A circa trent’anni dall’ultima rassegna milanese, la mostra si pone tra le più importanti e complete retrospettive su Morandi realizzate negli ultimi decenni, enfatizzando e celebrando il rapporto elettivo tra la città meneghina e il pittore bolognese.
Ma qual è effettivamente il legame tra Milano e l’artista di via Fondazza 36, indefessamente chiuso nelle sue stanze a dipingere in infinite declinazioni gli stessi oggetti (principalmente bottiglie), e che dal capoluogo lombardo passò soltanto una volta?
Si tratta in realtà di un rapporto intenso e di stampo mecenatico, che cominciò quando il Comune, primo ente pubblico in assoluto, acquistò alla XVII Biennale di Venezia del 1930 una “Natura morta”, ora al Museo del Novecento, e proseguì trovando nelle sue case i maggiori collezionisti dell’artista, come Vitali, Feroldi, Scheiwiller, Valdameri, De Angeli, Jesi, Jucker, Boschi Di Stefano, Vismara – i cui acquisti arricchiranno negli anni a venire le collezioni dei più importanti musei milanesi.
Esposizione raccoglie 120 opere
L’esposizione raccoglie un corpus espositivo di 120 opere, suddivise in sezioni che coprono l’intero arco produttivo del maestro emiliano: dai primi lavori, che risentono in modo evidente delle avanguardie del tempo (come cubismo e futurismo), a quella metafisica che tanto fece infuriare De Chirico, attraversando il periodo delle incisioni e della pittura tonale, fino al ritorno alla tradizione.

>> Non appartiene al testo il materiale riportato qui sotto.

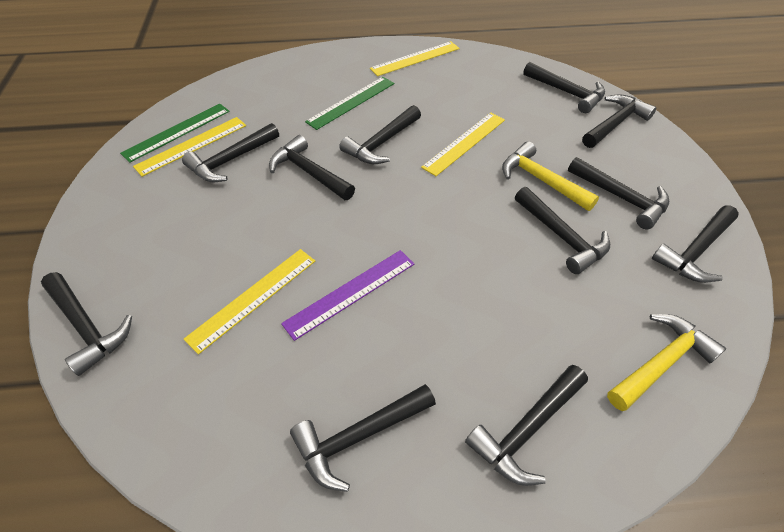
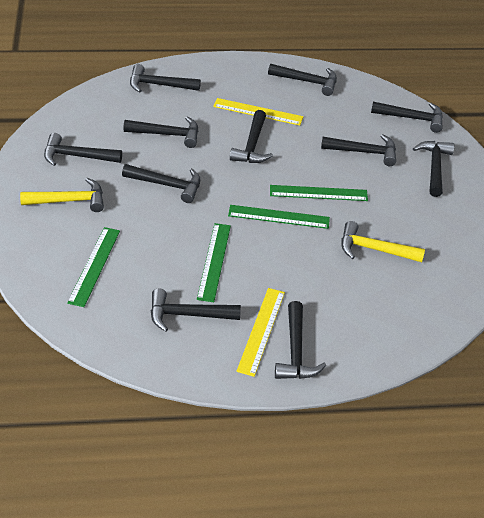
green ruler: [120,103,230,163] [305,77,394,130] = 2 -> [67,227,120,307] [197,223,231,302] [228,205,330,229] [270,185,368,201] = 4
purple ruler: [281,250,414,341] = 1 -> none = 0
yellow ruler: [133,117,246,177] [183,249,315,355] [370,41,460,76] [421,113,505,176] = 4 -> [213,98,303,125] [236,288,285,377] = 2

Molto interessante anche la ricostruzione in video della camera-studio di Bologna, luogo elettivo di artistica solitudine di Morandi, bisognoso di pace e tranquillità per dedicarsi al meglio alla propria ricerca pittorica tra astrazione e realtà.
Un allestimento lineare ed elegante per una mostra che si pone, innanzitutto, di sfatare lo stereotipo del pittore semplicistico e ripetitivo delle nature morte.
Quello che importa è toccare il fondo, l’essenza delle cose”, diceva egli stesso per spiegare la sua arte, pulita e rigorosa, adatta a interpretare l’infinito.